Another important factor is that disabilities are variable. Impairments that have the feature of being on a spectrum means the phenotype varies from individual to individual. In the case of many of the SLDs, this notion implies certain individuals may be affected more than others. If we take this variation into consideration, the resulting endpoints may not be the same when using the decision tree. This is evident in the case of ASD, which is also an SLD. Those with ASD can be severely affected by communication and/or intellectual impairments or on the other end of the spectrum they can fall into a category once known as Asperger’s in which they have difficulty with social cues but are often unaffected otherwise (Salyakina et al. 2010; Lintas and Persico 2009). Depending on which end of the spectrum an individual falls, the outcome of the decision tree may be different. There may be arguments for a need for germline editing in disabilities with more severe impacts. This is not a drawback but instead an indication of how the decision tree is shaped to look not solely at genetics, quality of life, or social aspects, but to consider them all together when attempting to reach a decision. In the case of ASD, the decision tree may never make it past the point that considers determination of genetic characterization, as ASD is a heterogeneous disorder, meaning the same condition is associated with different genes and genetic markers (Jiao et al. 2012; Freitag 2007). That would result in ASD falling into the endpoint that “more basic molecular research is needed,” which is built in to the tree to continue to allow research to take place with impairments that could lead to a treatment or intervention for those with that condition, if that is what the community desires.

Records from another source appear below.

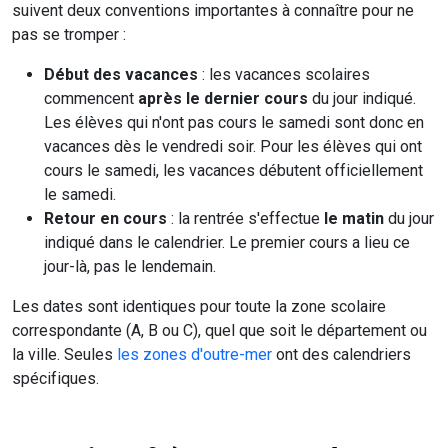
suivent deux conventions importantes à connaître pour ne
pas se tromper :
Début des vacances
: les vacances scolaires
commencent
après le dernier cours
du jour indiqué.
Les élèves qui n'ont pas cours le samedi sont donc en
vacances dès le vendredi soir. Pour les élèves qui ont
cours le samedi, les vacances débutent officiellement
le samedi.
Retour en cours
: la rentrée s'effectue
le matin
du jour
indiqué dans le calendrier. Le premier cours a lieu ce
jour-là, pas le lendemain.
Les dates sont identiques pour toute la zone scolaire
correspondante (A, B ou C), quel que soit le département ou
la ville. Seules
les zones d'outre-mer
ont des calendriers
spécifiques.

The scientific community has become so caught up in the idea of curing and eliminating all disease and disability that it lost sight of whether that is truly what is needed. As a scientist, bioethicist, and an individual with a disability, I find myself questioning the direction science is heading in in that regard and I am not alone. As has been presented here, there are voices questioning our current direction with the use of the CRISPR technology. Placing our hope for answers on a given technology, and more broadly the discipline of science, discounts the fact that the answer may be elsewhere. If we shift from a focus on genetics and how we can manipulate it and look more broadly at the context in which genetics sits—a human—it will be possible to shift value onto actual persons and not solely their genetics and the negative perceptions of their impact. Moving toward using tools like CRISPR adds to the discourse that genetics is a key factor in determining what is of value in being human. Using this decision tree allows for the social context to come into consideration and move toward a social shift in how we see common disabilities over a genetically based one. As this frame of mind shifts, it can then open up the conversation into complex disease and, as a collective society, we can begin to decide if germline editing is the path to be chartered or if there is a safer path that we cannot yet see beyond the hype around CRISPR.

Conclusion

Gene editing of the human germline has moved from fiction to reality. With it comes a necessity for some level of regulation so that there is no misuse of this technology. This is necessary because, when exploring disease and disability, it becomes apparent that the genetics is complex and that social views influence negative associations with some conditions and impairments. Furthermore, evaluating the advancements in gene editing technology enables us to scrutinise science at work, including the possible missteps and past misuses, which is vital to knowing what precautions to take in advancing gene editing technology. Just because we can now gene edit the germline does not mean we should. The decision tree presented in this paper helps demonstrate that there is more at play than just genetics in complex disease and common disability, upon which basic research using germline editing with CRISPR/Cas system will not have an impact. It might be time to step back from the hype of the latest scientific technology and remember that our genetics may not be the aspect of us that needs changing.